Deputy Defense Secretary says problems were significantgreenspun.com : LUSENET : TimeBomb 2000 (Y2000) : One Thread
-- Frank Lee (I dont give a damn) (email@example.com), January 03, 2000
THE WASHINGTON TIMES
January 02, 2000
Scary, quickly fixed failure 'blinds' satellite spy network
A New Year's Eve computer failure at the supersecret National Reconnaissance Office nearly blinded the agency's global satellite spying operations for several hours until a backup system was activated, the Pentagon said yesterday.
Deputy Defense Secretary John Hamre told reporters the problem with "a satellite-based intelligence system" was "significant" and had reduced the ability of the spy agency to monitor world events. The problem is expected to last several days, he said.
"For a period of several hours we were not able to process information from that system," Mr. Hamre said, declining to provide specific details.
Asked whether U.S. high-technology spies were "blinded," Mr. Hamre said: "For a short period of time we were not able to process the information that the satellites were sending."
An official familiar with the incident said later that he agreed with Mr. Hamre's assessment that the data cutoff was serious, but that not all satellites were unable to transmit data. "Not everything was affected," the official said.
The disruption of the spy satellites is the only major year-2000 computer problem for the U.S. government reported so far. It occurred despite an earlier readiness test.
The reconnaissance office, known as NRO, operates a small number of satellites capable of photographing images on the ground and transmitting them back to Earth. The satellites' precise capabilities are classified, but intelligence officials have said privately they can identify objects on the ground as small as 24 inches.
The most advanced imaging satellites are maneuverable and can transmit live video with no delay. Some have the capability to see through clouds and most contain separate electronic eavesdropping systems.
The satellites, which cost as much as $1 billion each, operate primarily in orbit about 300 miles high. They monitor hot spots around the world such as Russian military operations in Chechnya, North Korea's pending long-range missile launch and Iraqi military activities.
Mr. Hamre declined to say where the computer failure occurred. The backup system is not providing the same level of intelligence as the primary one, he said.
The satellites are operated by computers and communications systems at NRO's headquarters in Chantilly, as well as at various ground stations around the world.
The disruption did not affect the Pentagon's ability to monitor strategic nuclear missile launches, which rely on satellites that detect the heat of rockets, Mr. Hamre said.
The problem occurred at 7 p.m. Eastern time and prevented satellite data from being processed for several hours, Mr. Hamre said.
"We were able to adopt backup procedures, which had indeed been planned and rehearsed, and they are in place right now as we're working through the final details," he said.

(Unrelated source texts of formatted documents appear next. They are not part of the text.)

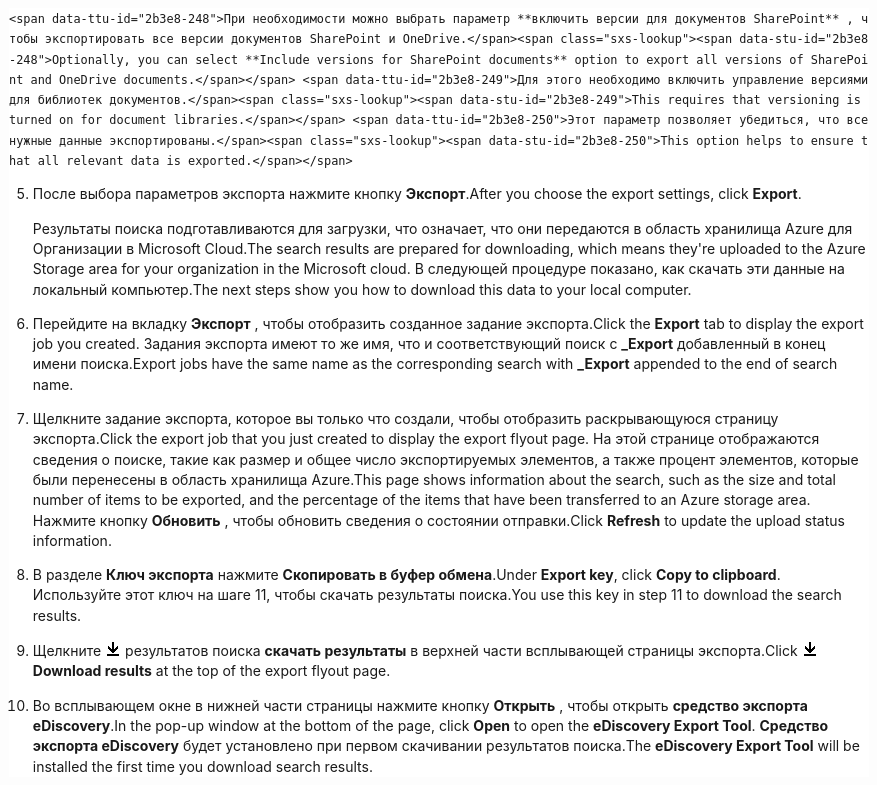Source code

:     <span data-ttu-id="2b3e8-248">При необходимости можно выбрать параметр **включить версии для документов SharePoint** , чтобы экспортировать все версии документов SharePoint и OneDrive.</span><span class="sxs-lookup"><span data-stu-id="2b3e8-248">Optionally, you can select **Include versions for SharePoint documents** option to export all versions of SharePoint and OneDrive documents.</span></span> <span data-ttu-id="2b3e8-249">Для этого необходимо включить управление версиями для библиотек документов.</span><span class="sxs-lookup"><span data-stu-id="2b3e8-249">This requires that versioning is turned on for document libraries.</span></span> <span data-ttu-id="2b3e8-250">Этот параметр позволяет убедиться, что все нужные данные экспортированы.</span><span class="sxs-lookup"><span data-stu-id="2b3e8-250">This option helps to ensure that all relevant data is exported.</span></span>
    
5. <span data-ttu-id="2b3e8-251">После выбора параметров экспорта нажмите кнопку **Экспорт**.</span><span class="sxs-lookup"><span data-stu-id="2b3e8-251">After you choose the export settings, click **Export**.</span></span>
    
    <span data-ttu-id="2b3e8-252">Результаты поиска подготавливаются для загрузки, что означает, что они передаются в область хранилища Azure для Организации в Microsoft Cloud.</span><span class="sxs-lookup"><span data-stu-id="2b3e8-252">The search results are prepared for downloading, which means they're uploaded to the Azure Storage area for your organization in the Microsoft cloud.</span></span> <span data-ttu-id="2b3e8-253">В следующей процедуре показано, как скачать эти данные на локальный компьютер.</span><span class="sxs-lookup"><span data-stu-id="2b3e8-253">The next steps show you how to download this data to your local computer.</span></span>
    
6. <span data-ttu-id="2b3e8-254">Перейдите на вкладку **Экспорт** , чтобы отобразить созданное задание экспорта.</span><span class="sxs-lookup"><span data-stu-id="2b3e8-254">Click the **Export** tab to display the export job you created.</span></span> <span data-ttu-id="2b3e8-255">Задания экспорта имеют то же имя, что и соответствующий поиск с **_Export** добавленный в конец имени поиска.</span><span class="sxs-lookup"><span data-stu-id="2b3e8-255">Export jobs have the same name as the corresponding search with **_Export** appended to the end of search name.</span></span> 
    
7. <span data-ttu-id="2b3e8-256">Щелкните задание экспорта, которое вы только что создали, чтобы отобразить раскрывающуюся страницу экспорта.</span><span class="sxs-lookup"><span data-stu-id="2b3e8-256">Click the export job that you just created to display the export flyout page.</span></span> <span data-ttu-id="2b3e8-257">На этой странице отображаются сведения о поиске, такие как размер и общее число экспортируемых элементов, а также процент элементов, которые были перенесены в область хранилища Azure.</span><span class="sxs-lookup"><span data-stu-id="2b3e8-257">This page shows information about the search, such as the size and total number of items to be exported, and the percentage of the items that have been transferred to an Azure storage area.</span></span> <span data-ttu-id="2b3e8-258">Нажмите кнопку **Обновить** , чтобы обновить сведения о состоянии отправки.</span><span class="sxs-lookup"><span data-stu-id="2b3e8-258">Click **Refresh** to update the upload status information.</span></span> 
    
8. <span data-ttu-id="2b3e8-259">В разделе **Ключ экспорта** нажмите **Скопировать в буфер обмена**.</span><span class="sxs-lookup"><span data-stu-id="2b3e8-259">Under **Export key**, click **Copy to clipboard**.</span></span> <span data-ttu-id="2b3e8-260">Используйте этот ключ на шаге 11, чтобы скачать результаты поиска.</span><span class="sxs-lookup"><span data-stu-id="2b3e8-260">You use this key in step 11 to download the search results.</span></span>
    
9. <span data-ttu-id="2b3e8-261">Щелкните ![экспортировать значок](../media/47205c65-babd-4b3a-bd7b-98dfd92883ba.png) результатов поиска **скачать результаты** в верхней части всплывающей страницы экспорта.</span><span class="sxs-lookup"><span data-stu-id="2b3e8-261">Click ![Export search results icon](../media/47205c65-babd-4b3a-bd7b-98dfd92883ba.png) **Download results** at the top of the export flyout page.</span></span> 
    
10. <span data-ttu-id="2b3e8-262">Во всплывающем окне в нижней части страницы нажмите кнопку **Открыть** , чтобы открыть **средство экспорта eDiscovery**.</span><span class="sxs-lookup"><span data-stu-id="2b3e8-262">In the pop-up window at the bottom of the page, click **Open** to open the **eDiscovery Export Tool**.</span></span> <span data-ttu-id="2b3e8-263">**Средство экспорта eDiscovery** будет установлено при первом скачивании результатов поиска.</span><span class="sxs-lookup"><span data-stu-id="2b3e8-263">The **eDiscovery Export Tool** will be installed the first time you download search results.</span></span>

"We are operating at less than our full peacetime level of activity today. But all of our high-priority needs, both for the Department of Defense and other national customers, are fully being met."
NRO provides photographs and other spy imagery for other agencies, including the CIA and the National Imagery and Mapping Agency. Both analyze and report on the pictures to U.S. policy-makers.
Other Pentagon computer woes included a cash register failure at a military base in Okinawa, Japan, and a power outage at a base in Diego Garcia, in the Indian Ocean.
Mr. Hamre said it was not known whether the power failure was related to the year-2000 computer problem, which refers to older systems that may "think" the year 2000 is 1900 and then malfunction or shut down.
A signal station operated by a military service also had a problem with its physical security system that affected how employees enter the facility, Mr. Hamre said.
He said the satellite problem occurred despite testing in advance of the date rollover to 2000.
"When you conduct a test, part of what you need to do is to establish the link and where that satellite is at that point in time and space," Mr. Hamre said of the mostly classified satellite operations.
"But of course that's not where it's going to be on the 31st of December at one minute to midnight," he said. "So you have to do some operational workarounds to try to get as realistic a testing environment as possible. And I suspect that that's where we had the problem."
On another front, Mr. Hamre said the number of computer attacks on the Pentagon was less than normal.
"We had fewer problems in cyberspace. There's always skirmishing going on in cyberspace . . . and we've had less this weekend than we normally had," he said.